Multi-Agent Systems: Why One AI Isn't Enough
When we started building MDFit Nova-Sonic, the first instinct was to use a single large language model for everything. One prompt, one model, handle all cases. It did not work.
The Single-Agent Problem
A single agent trying to handle scheduling, rescheduling, cancellations, FAQ, and escalation simultaneously suffers from context dilution. The more responsibilities you pile onto one prompt, the worse it performs at each individual task.
We saw this in testing: a general-purpose agent would occasionally book an appointment when the patient wanted to cancel, or provide scheduling information when they needed to be routed to a human.

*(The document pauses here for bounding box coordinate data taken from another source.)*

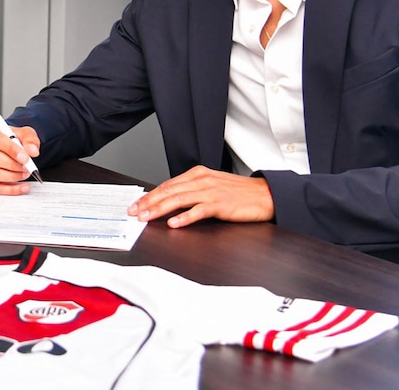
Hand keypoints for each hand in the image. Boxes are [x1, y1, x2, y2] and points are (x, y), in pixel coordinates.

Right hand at [0, 122, 40, 194]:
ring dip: (12, 177)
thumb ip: (29, 139)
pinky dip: (9, 189)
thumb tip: (32, 150)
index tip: (25, 158)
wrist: (4, 147)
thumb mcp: (22, 133)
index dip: (12, 150)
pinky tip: (21, 187)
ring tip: (24, 174)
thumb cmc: (10, 139)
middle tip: (27, 167)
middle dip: (13, 165)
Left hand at [127, 165, 273, 227]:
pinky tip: (174, 223)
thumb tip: (169, 201)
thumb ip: (191, 191)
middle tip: (134, 212)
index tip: (136, 204)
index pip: (167, 184)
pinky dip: (185, 217)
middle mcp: (201, 180)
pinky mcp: (220, 204)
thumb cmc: (238, 193)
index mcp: (197, 174)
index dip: (150, 195)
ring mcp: (211, 192)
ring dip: (159, 209)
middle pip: (168, 191)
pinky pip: (199, 211)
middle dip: (148, 202)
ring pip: (179, 199)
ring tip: (146, 217)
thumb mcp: (211, 186)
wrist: (265, 194)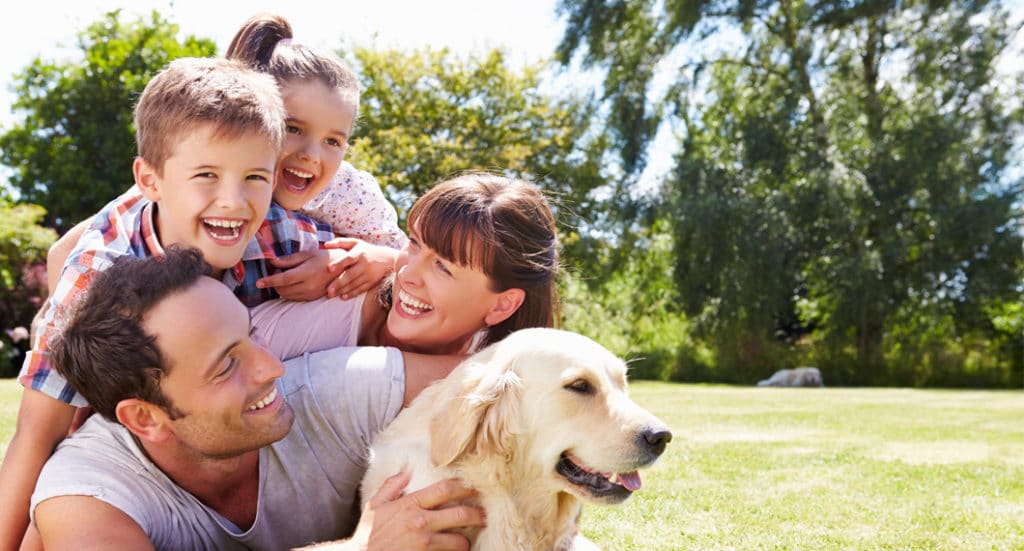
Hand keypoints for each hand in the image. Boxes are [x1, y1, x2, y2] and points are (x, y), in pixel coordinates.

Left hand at [255, 249, 335, 301]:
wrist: (344, 268)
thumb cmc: (325, 257)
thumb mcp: (308, 254)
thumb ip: (289, 259)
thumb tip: (273, 262)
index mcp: (308, 272)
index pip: (283, 279)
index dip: (269, 281)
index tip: (258, 282)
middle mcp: (310, 286)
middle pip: (283, 290)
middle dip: (274, 283)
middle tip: (276, 272)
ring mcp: (312, 294)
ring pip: (288, 296)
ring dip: (281, 289)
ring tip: (284, 277)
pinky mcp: (314, 298)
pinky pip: (295, 298)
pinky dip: (289, 292)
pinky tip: (292, 283)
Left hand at [323, 237, 398, 299]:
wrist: (387, 259)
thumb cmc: (366, 250)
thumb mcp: (355, 243)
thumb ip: (340, 243)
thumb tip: (325, 245)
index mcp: (359, 252)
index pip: (349, 258)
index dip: (339, 263)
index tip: (329, 268)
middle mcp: (365, 264)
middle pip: (351, 274)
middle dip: (339, 283)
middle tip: (328, 291)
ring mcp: (369, 274)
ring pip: (354, 284)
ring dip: (343, 290)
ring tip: (331, 295)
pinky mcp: (372, 282)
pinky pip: (361, 289)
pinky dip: (352, 293)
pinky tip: (343, 297)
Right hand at [349, 469, 484, 550]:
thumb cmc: (367, 534)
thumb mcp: (375, 505)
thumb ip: (392, 485)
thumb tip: (407, 468)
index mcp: (410, 504)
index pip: (445, 489)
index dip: (464, 487)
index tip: (475, 488)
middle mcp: (420, 521)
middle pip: (460, 514)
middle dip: (478, 514)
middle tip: (485, 514)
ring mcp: (424, 543)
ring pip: (459, 540)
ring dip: (467, 540)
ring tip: (470, 538)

The Multi-Agent Architecture
Our solution: 5 specialized agents, each with a focused prompt and dedicated tool set.
Agent Specialization
Each agent excels at exactly one thing:
- Narrow context: Smaller, focused prompts mean higher accuracy
- Dedicated tools: Each agent only has access to the tools it needs
- Clear boundaries: Intent classification routes to the right agent before any action is taken
The Orchestrator
The orchestrator is the brain of the system. It listens to the initial utterance, classifies intent, and routes to the appropriate agent. If the conversation shifts mid-call (patient starts by asking about hours, then wants to schedule), the orchestrator re-routes seamlessly.
Lessons Learned
1. Agent boundaries must be crisp
Ambiguous boundaries between agents lead to routing errors. We spent significant time defining exactly where one agent's responsibility ends and another begins.

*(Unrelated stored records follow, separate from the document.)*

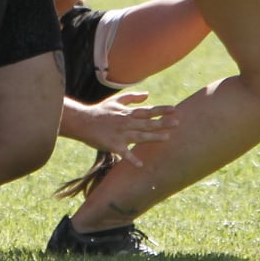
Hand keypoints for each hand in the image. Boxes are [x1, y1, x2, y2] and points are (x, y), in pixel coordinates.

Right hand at [64, 92, 179, 165]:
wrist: (82, 122)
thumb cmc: (99, 111)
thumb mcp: (116, 100)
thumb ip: (132, 97)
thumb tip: (148, 95)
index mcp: (127, 113)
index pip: (148, 111)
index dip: (161, 110)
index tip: (174, 109)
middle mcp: (126, 123)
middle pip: (147, 122)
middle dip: (162, 122)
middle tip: (177, 123)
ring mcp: (120, 134)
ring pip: (139, 136)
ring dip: (153, 137)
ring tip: (167, 138)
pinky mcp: (113, 145)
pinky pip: (124, 153)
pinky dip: (131, 159)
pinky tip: (140, 164)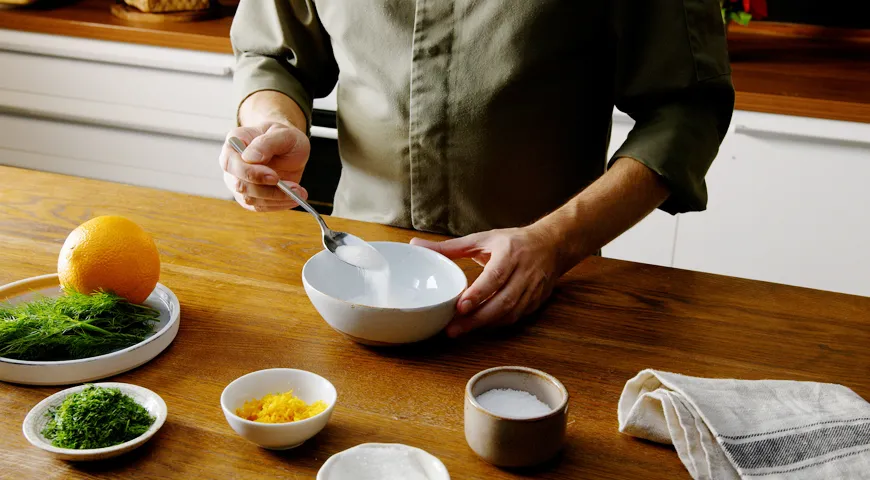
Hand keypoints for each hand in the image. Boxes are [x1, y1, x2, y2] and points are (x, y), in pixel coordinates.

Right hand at [219, 122, 310, 211]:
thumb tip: (250, 158)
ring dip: (277, 198)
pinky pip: (260, 206)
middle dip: (268, 190)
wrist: (290, 148)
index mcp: (234, 143)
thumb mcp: (282, 134)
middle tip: (294, 187)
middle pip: (240, 186)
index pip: (231, 163)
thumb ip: (266, 143)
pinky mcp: (249, 196)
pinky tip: (294, 197)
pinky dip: (279, 204)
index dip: (251, 173)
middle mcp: (232, 164)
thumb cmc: (284, 137)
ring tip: (299, 192)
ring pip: (251, 199)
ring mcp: (238, 182)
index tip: (274, 177)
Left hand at [411, 226, 566, 336]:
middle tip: (453, 329)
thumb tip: (416, 246)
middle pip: (502, 302)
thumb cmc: (514, 242)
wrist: (553, 246)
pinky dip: (497, 324)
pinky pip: (515, 318)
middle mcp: (524, 273)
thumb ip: (449, 247)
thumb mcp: (483, 238)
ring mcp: (532, 290)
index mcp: (510, 254)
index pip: (495, 276)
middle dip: (477, 318)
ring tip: (461, 330)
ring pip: (510, 313)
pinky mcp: (536, 302)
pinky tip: (480, 326)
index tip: (460, 307)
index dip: (479, 294)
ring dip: (485, 324)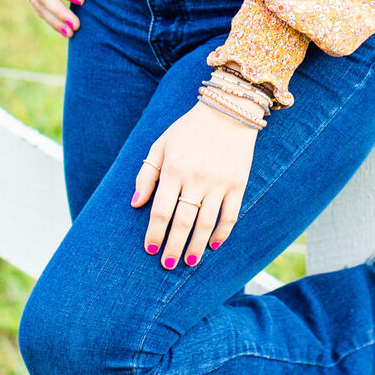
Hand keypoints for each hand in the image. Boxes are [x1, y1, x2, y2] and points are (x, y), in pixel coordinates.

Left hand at [132, 102, 255, 266]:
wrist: (228, 110)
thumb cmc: (188, 129)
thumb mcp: (160, 145)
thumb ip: (146, 174)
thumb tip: (136, 204)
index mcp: (174, 169)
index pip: (161, 211)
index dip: (155, 233)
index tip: (150, 249)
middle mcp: (196, 179)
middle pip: (182, 222)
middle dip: (173, 247)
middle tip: (167, 264)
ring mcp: (219, 183)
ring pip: (206, 224)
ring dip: (195, 246)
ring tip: (188, 262)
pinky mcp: (238, 184)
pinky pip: (230, 216)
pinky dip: (222, 234)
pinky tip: (213, 245)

2. Fallback to human is not failure
Our escalation agent handles cases that do not fit neatly into the other four categories. This is not a failure mode — it is a design choice. Some situations genuinely require a human.
3. Latency compounds
With multiple agents, every millisecond of routing overhead compounds. We optimized the orchestrator to make routing decisions in under 100ms.
Multi-agent systems are more complex to build, but they produce dramatically better results than monolithic AI approaches. The key is clear specialization and fast routing.